Changes coming to Moore library

Shannon Cron, photographer

As BSM continues to move into a more technology-based generation, the Moore Library will see various changes in the coming years––as discussed at the library visioning session held on February 1. Though both physical and academic changes were noted during the meeting, the well being of the students remained the highest priority.

Though nothing has been finalized, these potential changes include role of the librarian, layout, resource centers, and ebooks. “We are living in a changing society. I don’t see that we are going to go back to pencil and paper,” said librarian Ms. Lynn Bottge.

The BSM community may start to see some of these changes during the 2011-2012 school year, and with the new eight-period day, students will have more time to spend in the library. “One of the goals is to give students the freedom to start making their own decisions when it comes to managing their time, to help them prepare for college,” said Mr. Steve Pohlen, director of technology and learning.

With six people in attendance, the visioning session helped to form a preliminary plan for the future of the library. “I would like there to be more collaboration between the teacher and the librarian,” said Ms. Bottge. “I want to be more involved with the research, since the library has so much expertise to offer.”

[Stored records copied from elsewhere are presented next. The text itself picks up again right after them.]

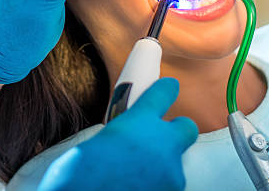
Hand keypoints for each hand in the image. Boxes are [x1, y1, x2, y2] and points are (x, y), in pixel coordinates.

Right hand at [37, 78, 197, 190]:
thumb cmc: (81, 172)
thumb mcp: (99, 140)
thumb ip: (121, 135)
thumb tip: (125, 141)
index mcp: (140, 119)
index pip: (164, 92)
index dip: (166, 89)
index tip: (168, 87)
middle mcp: (162, 143)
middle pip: (187, 127)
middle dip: (177, 131)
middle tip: (159, 140)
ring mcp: (171, 173)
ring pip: (176, 163)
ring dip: (161, 166)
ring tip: (136, 174)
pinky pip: (169, 186)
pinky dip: (157, 186)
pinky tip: (137, 187)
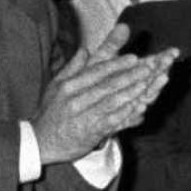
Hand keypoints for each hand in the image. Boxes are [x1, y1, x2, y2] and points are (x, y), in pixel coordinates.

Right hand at [32, 23, 176, 165]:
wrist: (40, 142)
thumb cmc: (52, 111)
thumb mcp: (56, 86)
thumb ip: (73, 67)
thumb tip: (85, 49)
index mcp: (68, 85)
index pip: (96, 72)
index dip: (116, 64)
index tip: (134, 57)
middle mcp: (75, 99)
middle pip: (107, 85)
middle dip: (130, 75)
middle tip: (150, 67)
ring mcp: (83, 116)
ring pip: (112, 102)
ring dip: (132, 92)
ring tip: (149, 84)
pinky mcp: (91, 132)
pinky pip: (112, 121)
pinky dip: (127, 114)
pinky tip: (141, 109)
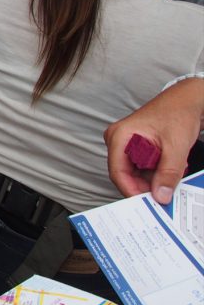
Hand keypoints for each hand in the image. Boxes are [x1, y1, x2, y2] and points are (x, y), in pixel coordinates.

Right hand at [104, 78, 203, 204]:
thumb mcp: (175, 146)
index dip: (131, 191)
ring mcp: (126, 144)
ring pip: (134, 173)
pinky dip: (155, 173)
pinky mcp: (135, 147)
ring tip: (171, 179)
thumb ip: (168, 173)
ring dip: (152, 180)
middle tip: (163, 197)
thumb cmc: (177, 113)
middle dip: (144, 187)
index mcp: (120, 136)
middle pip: (125, 174)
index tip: (147, 204)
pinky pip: (141, 167)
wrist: (186, 100)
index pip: (117, 172)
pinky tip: (169, 171)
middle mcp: (118, 140)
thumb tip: (161, 195)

Study carrels and sectioned off areas are just two of the ways Ms. Bottge plans to make the library more available for both silent study and group work. “We want to make the library as usable as possible for all types of learning and study,” said Mr. Pohlen.

With the eight period schedule change, teachers will have more time available to assist students with homework as a part of a potential resource center program––similar to the writing lab currently in place. “The hope is that the library will become a place for teachers to collaborate with students and provide research guidance,” said Mr. Pohlen.

By moving the paper books into the hands of the various departments, Ms. Bottge said the possible change to ebooks has many advantages––a less expensive upkeep than the books lining the shelves, and a more vast selection of reading. “Once you have an ebook, it’s there and it’s for anybody,” said Ms. Bottge. “They can be accessed by more than one student at a time.”

Ms. Bottge hopes the library will become a more interactive environment for students and teachers, and give students the chance to develop skills for the future. “We need the change, libraries have always been the same,” said Mrs. Bottge. “Its time to bring the BSM library into the 21st century.”